Après des après-midi de visite sous le chaud soleil, on se retire dans notre chambre climatisée pour rêver aux visages qui ont marqué l’âge d’or égyptien. Bien plus qu’un moyen de transport, le Steam Ship Sudan nous offre un voyage dans le temps. Une immersion dans la culture égyptienne rurale d’aujourd’hui, dans celle des années du roi Farouk et de la chanteuse Oum Kalsoum, et bien entendu dans celle de l’époque fascinante et mystique des pharaons du Nouvel Empire.

Notre collaboratrice était l’invitée de l’agence Voyageurs du Monde.
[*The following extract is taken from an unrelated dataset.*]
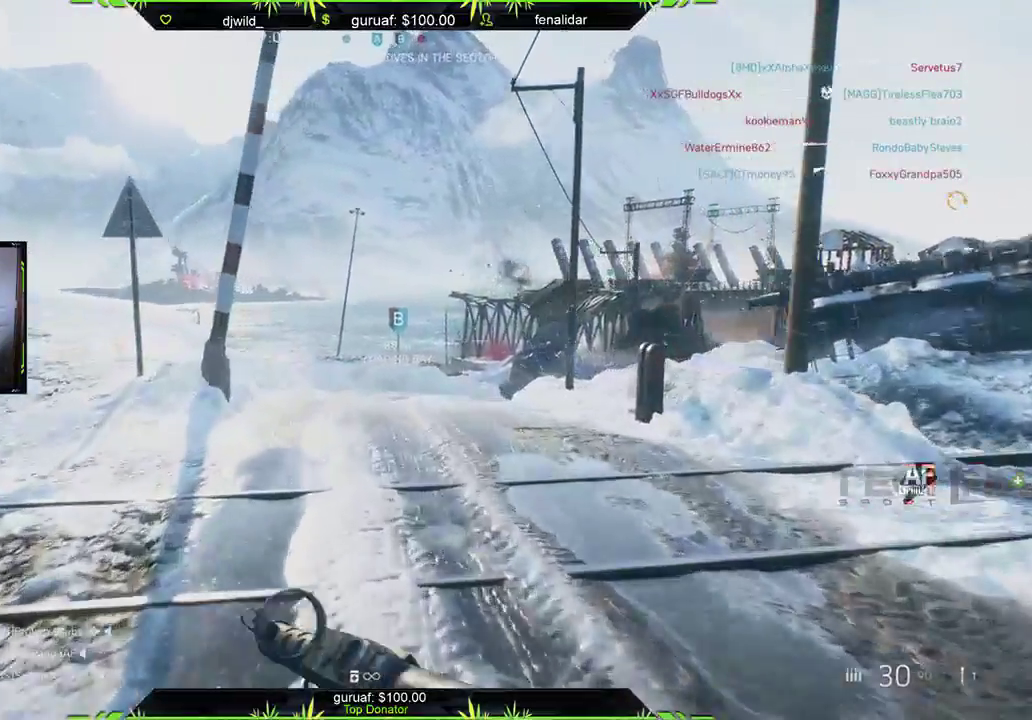
{"buttons": [], "left_stick": "up", "right_stick": "center", "events": []}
L’Égypte, pays sécuritaire?

Un vent de changement palpable a soufflé sur ce pays depuis déjà trois ans. Après une période politique mouvementée, le pays retrouve son calme sous la gouverne du président Sissi. Le tourisme reprend de plus belle, au grand bonheur de la majorité de la population qui en vit. Si quelques incidents sont encore présents à l’esprit, ils sont heureusement de plus en plus isolés.

C’est probablement le voyage d’une vie pour plusieurs. L’organisation ainsi que le choix du personnel, incluant les guides, sont de première classe. Il faut compter autour de 6000 dollars par personne pour la croisière, incluant les repas et les excursions.

Voyageurs du Monde propose des options à la carte incluant les transports de l’aéroport à l’hôtel, les nuitées d’hôtels, l’assistance d’un concierge, et même les vols internationaux. Pour ceux qui n’aiment pas les longs itinéraires en avion, il est conseillé de prendre son transfert de vol pour Le Caire le jour suivant, d’autant que pour se rendre à Assouan, il faut prendre un troisième avion. Turkish Airlines propose une option intéressante et paye l’hôtel selon les heures d’arrivée et de départ des avions (voir les restrictions sur leur site). Avec leur tout nouvel aéroport pourvu d’aires de repos, la fatigue du voyage se supporte mieux.